# Provided text:
So I returned home from St. Louis, from the first PULPcon, determined to become a science fiction and/or pulp magazine art collector. I assumed it wasn’t going to be easy but also assumed that my years of collecting rare pulp magazines would help me fight the good fight. I was about a month shy of my twenty-sixth birthday and was an associate professor at Illinois Institute of Technology, located in the middle of the city of Chicago. To help pay the bills, I worked as assistant Dormitory Advisor and thus lived on the third floor of the freshman dorm on campus. I was in charge of keeping the peace in the dorm, while attending night classes working on my Ph.D. in mathematics. Living in a dorm room, I had little storage space, so everything I bought for my collection was shipped home to New Jersey shortly after I bought it. I was earning around three thousand dollars a year along with receiving free tuition. It wasn’t a particularly exciting life, but it was good enough.
There are a number of tricks that hardcore collectors use to bolster their collections and continually add new items to the mix. One of the simplest and the first trick I used to jump start my art collection was telling my friends. I returned to the IIT dorms on Sunday from PULPcon. The next week, starting Sunday night and continuing day after day and night after night, I told everyone I knew in the SF/Fantasy field that I had decided to collect art. I called people and engaged in mindless chatter for ten or twenty minutes and then informed them of my new interest. I talked to people in Chicago and I talked to people in New Jersey, New York, and California. I talked to just about everyone I could think of about fantasy art and my reasons for collecting it. By the end of the first week, all of my friends knew that I was looking for original art. And some of them knew where to find it.

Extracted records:
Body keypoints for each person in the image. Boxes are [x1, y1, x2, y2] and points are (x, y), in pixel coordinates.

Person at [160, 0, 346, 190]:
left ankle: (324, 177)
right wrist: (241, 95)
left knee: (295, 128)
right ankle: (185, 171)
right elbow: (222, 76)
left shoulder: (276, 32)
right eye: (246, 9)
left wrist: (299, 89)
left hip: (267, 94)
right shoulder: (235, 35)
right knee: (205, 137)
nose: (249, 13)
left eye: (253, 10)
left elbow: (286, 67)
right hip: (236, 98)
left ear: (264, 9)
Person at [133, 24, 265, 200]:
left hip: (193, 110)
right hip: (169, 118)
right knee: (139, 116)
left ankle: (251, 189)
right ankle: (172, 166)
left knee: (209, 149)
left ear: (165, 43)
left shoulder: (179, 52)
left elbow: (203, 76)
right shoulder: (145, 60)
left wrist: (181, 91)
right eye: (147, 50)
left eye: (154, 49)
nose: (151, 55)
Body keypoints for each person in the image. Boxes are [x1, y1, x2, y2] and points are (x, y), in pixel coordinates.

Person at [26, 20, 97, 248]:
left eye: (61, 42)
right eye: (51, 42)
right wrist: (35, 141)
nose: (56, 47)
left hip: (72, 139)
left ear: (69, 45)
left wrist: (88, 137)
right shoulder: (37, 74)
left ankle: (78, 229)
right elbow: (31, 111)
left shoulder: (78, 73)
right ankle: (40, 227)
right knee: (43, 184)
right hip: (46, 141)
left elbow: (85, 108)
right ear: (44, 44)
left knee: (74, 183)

--

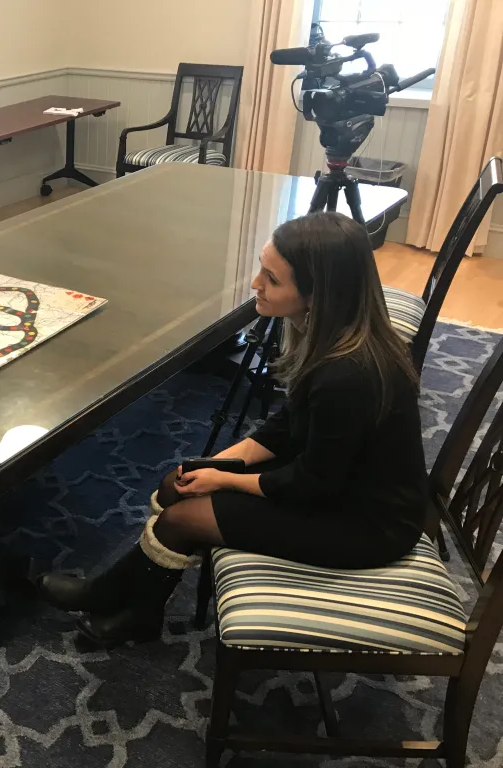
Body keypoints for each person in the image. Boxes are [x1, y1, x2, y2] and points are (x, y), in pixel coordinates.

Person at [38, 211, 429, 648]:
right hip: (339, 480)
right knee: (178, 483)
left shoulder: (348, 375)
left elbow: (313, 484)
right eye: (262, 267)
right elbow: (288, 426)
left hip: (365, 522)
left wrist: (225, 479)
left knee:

# Requirement A:
In the account of starting a pulp art collection, what was the first trick the writer used to jump-start it?
# Requirement B:
Carry the account of starting a pulp art collection forward from its final sentence.

# Exercise output A:
Telling friends about the decision to collect art.

# Exercise output B:
My good friend, Frank, from Chicago, mentioned that he had seen what he thought was an Oriental Stories cover displayed in the window of the Gallery Book Store on Clark Street in Chicago. While this seemed like an incredible longshot, I knew Frank pretty well and he was not a person who made up things. Moreover, the Gallery Book Store was a used bookshop that some years back had displayed eight Margaret Brundage Weird Tales covers in the store window. The paintings had come from a Weird Tales fan who had bought them directly from Mrs. Brundage many years earlier and then had sold them to the Gallery during a run of bad luck. I had heard all about the Brundage paintings, but by then they had been sold “for big money” I’d been told, to Chuck Wooley who lived in downstate Illinois. So, the possibility of Tony, the owner of the Gallery Book Store, possessing an Oriental Stories cover wasn’t too outlandish.
Determined to find out the truth and perhaps start my collection with a rare 1930’s pulp magazine cover, I set off that Saturday for the Gallery Book Store. At that time, before urban renewal in downtown Chicago, the store was located a block north of the Chicago River on Clark Street. It mostly had a huge stock of magazines that were on large flat ottoman’s with several drawers of magazines in storage. I remember entering the store with $100 in my wallet and worrying that I might not have brought enough money. After a few polite words of greeting, I asked Tony if he had an Oriental Stories cover for sale. He looked at me funny for a second, then answered, “yes.”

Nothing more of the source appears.